Luckily, there are existing optimisation algorithms that work quite well. Such Octave (and Matlab) algorithms as "Conjugate Gradient", "BFGS" and "L-BFGS" provide more sophisticated and faster way to optimise $\theta$ and could be used instead of gradient descent. The workflow is as follows:

1. Provide a function that evaluates the following two functions for a given input value $\theta$:

$J(\theta)$, and
$\frac{\partial}{\partial \theta_j}J(\theta)$

In Octave it may look like this:

$function\ [jVal, gradeint] = costFunction(theta) \\ \ \ \ \ jVal = [...\ code\ to\ compute\ J(\theta)...]; \\ \ \ \ \ gradient = [...\ code\ to\ compute\ derivative\ of\ J(\theta)...]; \\ end$

2. Use Octave optimisation algorithm $fminunc()$ together with $optimset()$ function that creates an object containing the options to be sent to $fminunc()$. Give to the function $fminunc()$ the cost function $J(\theta)$, an initial vector of $\theta$ values and the "options" object:

$options = optimset('GradObj', 'on', 'MaxIter', 100); \\ initialTheta = zeros(2, 1); \\ [optTheta, functionVal, exitFlag] = fminunc(@costFunction, initialTheta, options);$
$optTheta$ would contain $\theta$ values that we are after.

Advantages of using existing optimisation algorithms are:
- No need to manually pick up $\alpha$
- Often faster than gradient descent

Disadvantage:
 - Could be more complex for a given task than actually needed.


7. Multi-class Classification

This is an approach to classify the data when there are more than two categories. Instead of $y \in \{0, 1\}$, it could be $y \in \{0, 1, 2, ..., n\}$.

In this case we can divide the problem into $(n+1)$ binary classification problems and in each of them to predict that $y$ is a member of one of given classes.

$y \in \{0, 1, 2, ..., n\}$

$h_{\theta}^{(0)}(x) = P(y = 0 | x; \theta)$

$h_{\theta}^{(1)}(x) = P(y = 1 | x; \theta)$

$h_{\theta}^{(2)}(x) = P(y = 2 | x; \theta)$

$h_{\theta}^{(n)}(x) = P(y = n | x; \theta)$

$prediction = max_i(h_{\theta}^{(i)}(x))$

Basically, this is a selection of one class with all other classes combined into a single second class.

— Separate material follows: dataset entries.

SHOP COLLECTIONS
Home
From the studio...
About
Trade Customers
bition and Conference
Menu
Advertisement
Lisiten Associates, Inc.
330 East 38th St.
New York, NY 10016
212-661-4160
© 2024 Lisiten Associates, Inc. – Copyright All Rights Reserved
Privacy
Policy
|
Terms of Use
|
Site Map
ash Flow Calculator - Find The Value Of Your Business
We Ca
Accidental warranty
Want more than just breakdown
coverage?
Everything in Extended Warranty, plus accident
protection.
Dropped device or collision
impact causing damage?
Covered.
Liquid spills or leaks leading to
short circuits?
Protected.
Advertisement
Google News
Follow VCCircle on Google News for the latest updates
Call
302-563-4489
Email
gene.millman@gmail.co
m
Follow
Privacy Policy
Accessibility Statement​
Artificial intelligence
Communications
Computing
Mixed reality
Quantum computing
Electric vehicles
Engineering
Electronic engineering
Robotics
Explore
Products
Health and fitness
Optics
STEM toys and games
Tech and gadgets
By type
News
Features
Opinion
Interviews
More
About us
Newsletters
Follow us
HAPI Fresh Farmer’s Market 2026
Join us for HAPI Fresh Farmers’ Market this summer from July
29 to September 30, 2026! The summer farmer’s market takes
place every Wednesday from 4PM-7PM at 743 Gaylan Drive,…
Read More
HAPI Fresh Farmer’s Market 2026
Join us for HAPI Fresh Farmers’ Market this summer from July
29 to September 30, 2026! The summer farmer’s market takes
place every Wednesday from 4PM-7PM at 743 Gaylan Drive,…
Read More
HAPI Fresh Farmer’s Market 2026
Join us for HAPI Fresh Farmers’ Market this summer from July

It is done repeatedly, applying binary logistic regression to each case. Then for prediction we can use the hypothesis that returns the highest value.


To summarise:

1. Train a logistic regression classifier $h_{\theta}(x)$ for each class to predict the probability that $y = i$.

2. To make a prediction on a new $x$, pick the class that maximises $h_{\theta}(x)$.